A MASSIVE manhunt is on for the South Korean mayor of Seoul who has gone missing days after planning a summit with North Korea.
Mayor Park Won-soon’s phone has been switched off since he was reported missing at 5.17pm local time today.
Park’s daughter said he “had left home four to five hours ago after leaving words like a will” in her police report.
Cops said they are searching Seoul’s Sungbuk neighborhood where his mobile phone signal was last detected.
South Korea’s Yonhap news agency and other local reports have said that officers, drones and police dogs have been mobilised in the north of the city for Park’s search.
Officers are also stationed outside his house.

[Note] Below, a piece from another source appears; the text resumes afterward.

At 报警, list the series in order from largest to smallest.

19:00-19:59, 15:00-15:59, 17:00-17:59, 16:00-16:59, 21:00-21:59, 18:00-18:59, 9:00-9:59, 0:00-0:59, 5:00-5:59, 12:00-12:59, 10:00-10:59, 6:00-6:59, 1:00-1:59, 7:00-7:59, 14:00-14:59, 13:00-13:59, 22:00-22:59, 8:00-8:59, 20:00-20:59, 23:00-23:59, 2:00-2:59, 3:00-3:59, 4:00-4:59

The full message that he left his daughter has not yet been disclosed.
It comes only days after the 64-year-old longtime civic activist and human rights lawyer proposed a major coronavirus prevention summit with North Korean politicians to create a combined response to the disease.
An official from the Seoul Metropolitan Government, Kim Ji-hyeong, confirmed that he did not show up for work on Thursday.
He did not say why but Park’s schedules are all cancelled, including a meeting with a presidential official at his Seoul City Hall office.
Park was elected as Seoul mayor in 2011 and is the city’s first mayor to be voted into a third term in June 2019.
Park has been considered a potential presidential hopeful for the liberals in the 2022 elections as he is a member of President Moon Jae-in’s liberal Democratic Party.
He has continued his activist work as mayor, making him a lot of enemies.
He has been heavily critical of the country’s growing social and economic inequalities and the traditionally corrupt ties between large businesses and politicians.
During his first and second terms, Park established himself as a fierce opponent of former conservative President Park Geun-hye.
He openly supported the millions of people who flooded the city streets in late 2016 and 2017, ousting her over a corruption scandal that March.
Park Geun-hye is currently serving a decades-long prison term on bribery and other charges.
Seoul has been a new epicenter of the coronavirus outbreak in South Korea since the Asian country eased its rigid social distancing rules in early May.
Authorities are now struggling to trace contacts amid surges in cases linked to nightclubs, church services, a huge e-commerce warehouse and door-to-door sellers.